[[ Dataset records open ]]

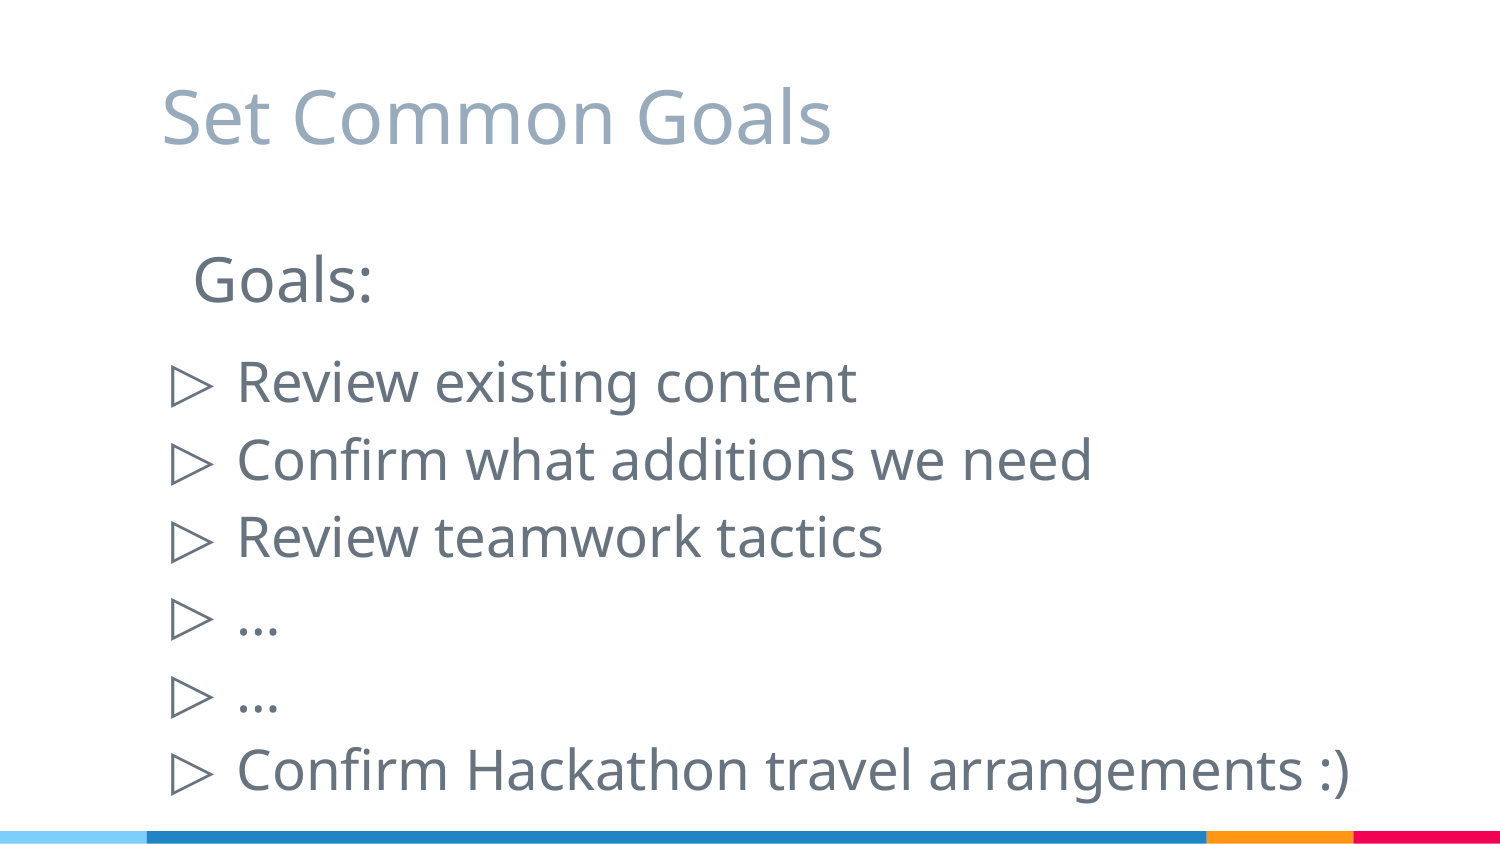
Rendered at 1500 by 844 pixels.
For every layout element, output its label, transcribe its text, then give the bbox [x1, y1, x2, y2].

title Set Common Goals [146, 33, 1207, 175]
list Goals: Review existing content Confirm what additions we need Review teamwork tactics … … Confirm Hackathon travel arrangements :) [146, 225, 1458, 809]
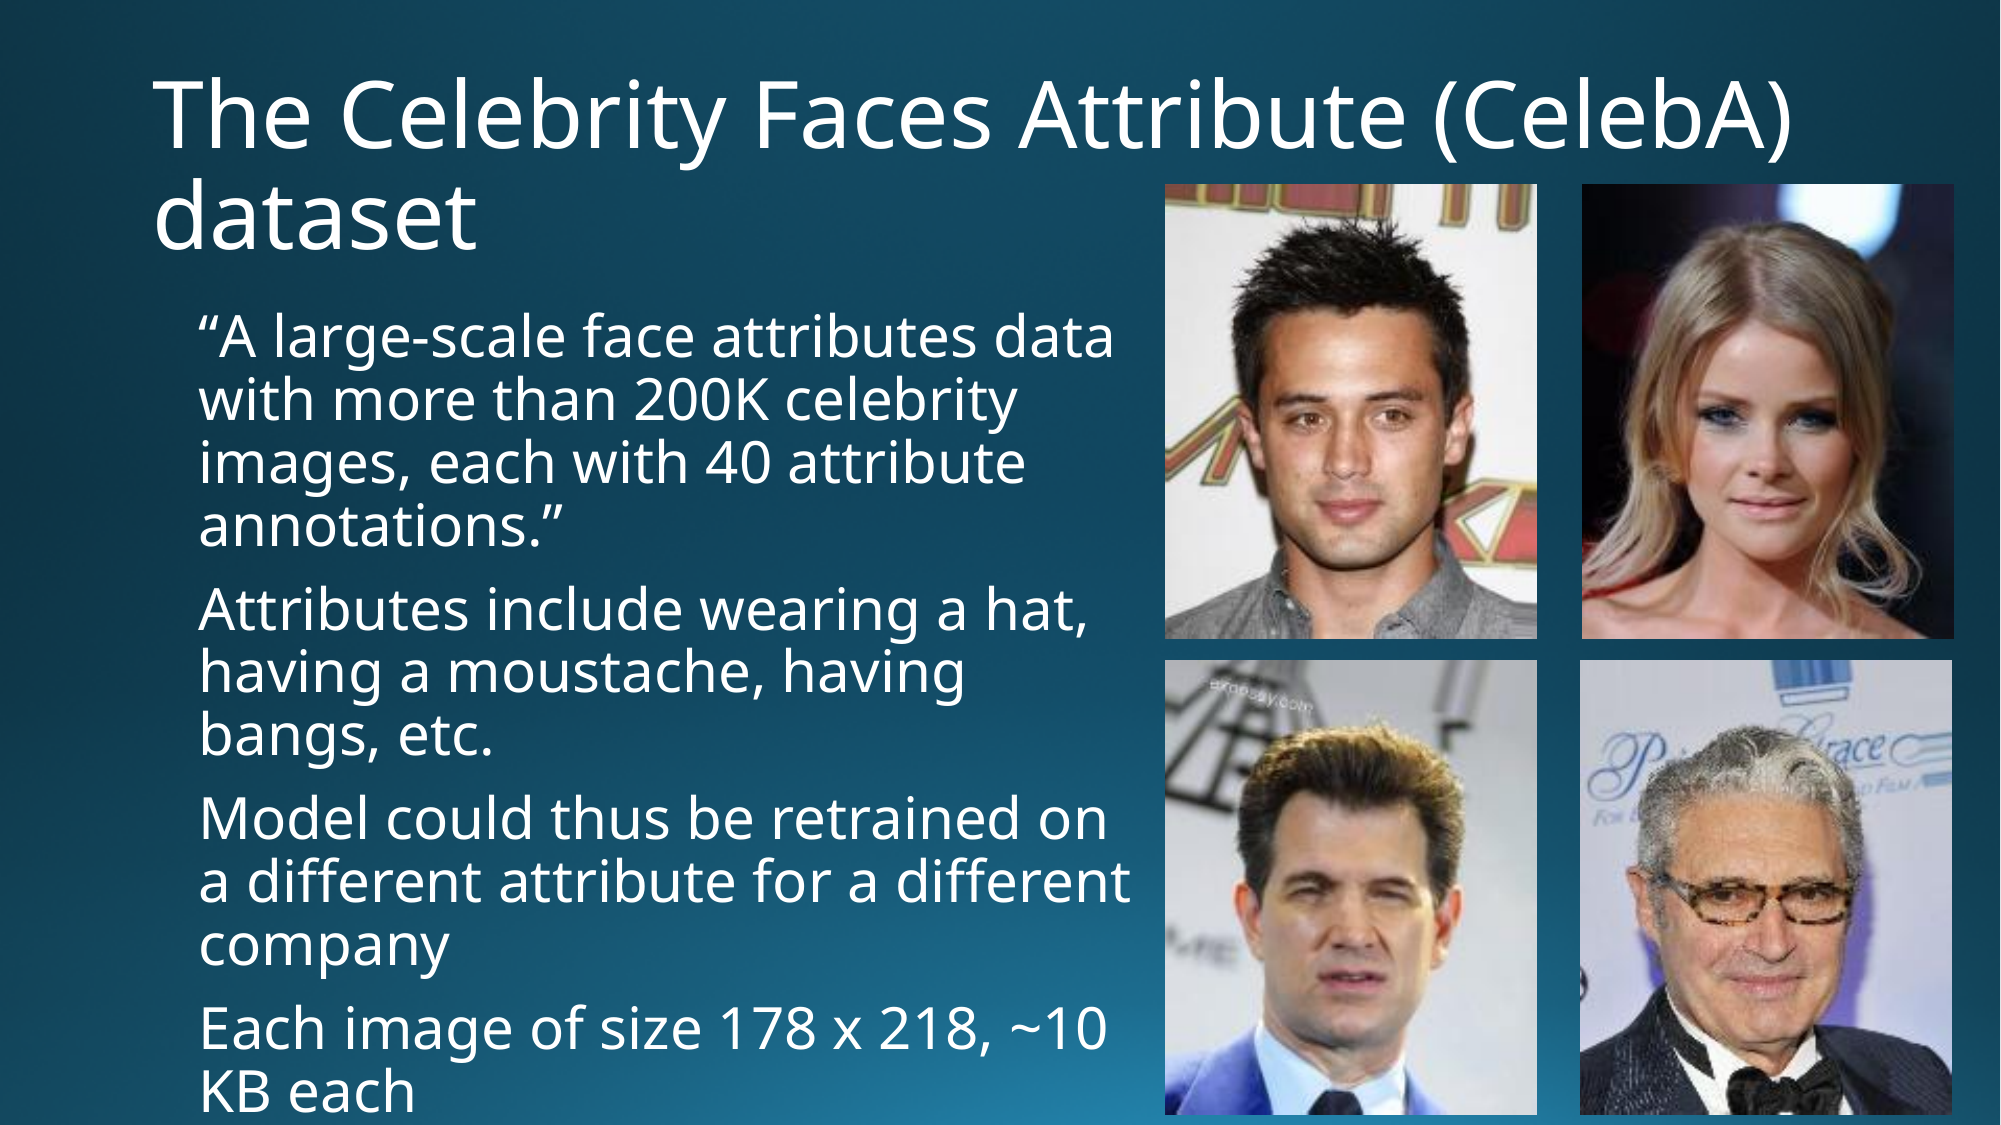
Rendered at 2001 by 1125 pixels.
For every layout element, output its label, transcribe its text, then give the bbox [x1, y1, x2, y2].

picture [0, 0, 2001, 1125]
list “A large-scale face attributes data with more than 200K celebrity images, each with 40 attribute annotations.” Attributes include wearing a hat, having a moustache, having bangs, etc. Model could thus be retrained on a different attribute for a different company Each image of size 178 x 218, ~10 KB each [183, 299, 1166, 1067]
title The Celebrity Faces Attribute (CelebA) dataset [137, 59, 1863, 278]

[[ Dataset records closed ]]

**Try it:** Please copy the records above word for word, leaving out every picture.

**Expected answer:**
Rendered at 1500 by 844 pixels.
For every layout element, output its label, transcribe its text, then give the bbox [x1, y1, x2, y2].

title Set Common Goals [146, 33, 1207, 175]
list Goals: Review existing content Confirm what additions we need Review teamwork tactics … … Confirm Hackathon travel arrangements :) [146, 225, 1458, 809]
Rendered at 2001 by 1125 pixels.
For every layout element, output its label, transcribe its text, then give the bbox [x1, y1, x2, y2].

picture [0, 0, 2001, 1125]
list “A large-scale face attributes data with more than 200K celebrity images, each with 40 attribute annotations.” Attributes include wearing a hat, having a moustache, having bangs, etc. Model could thus be retrained on a different attribute for a different company Each image of size 178 x 218, ~10 KB each [183, 299, 1166, 1067]
title The Celebrity Faces Attribute (CelebA) dataset [137, 59, 1863, 278]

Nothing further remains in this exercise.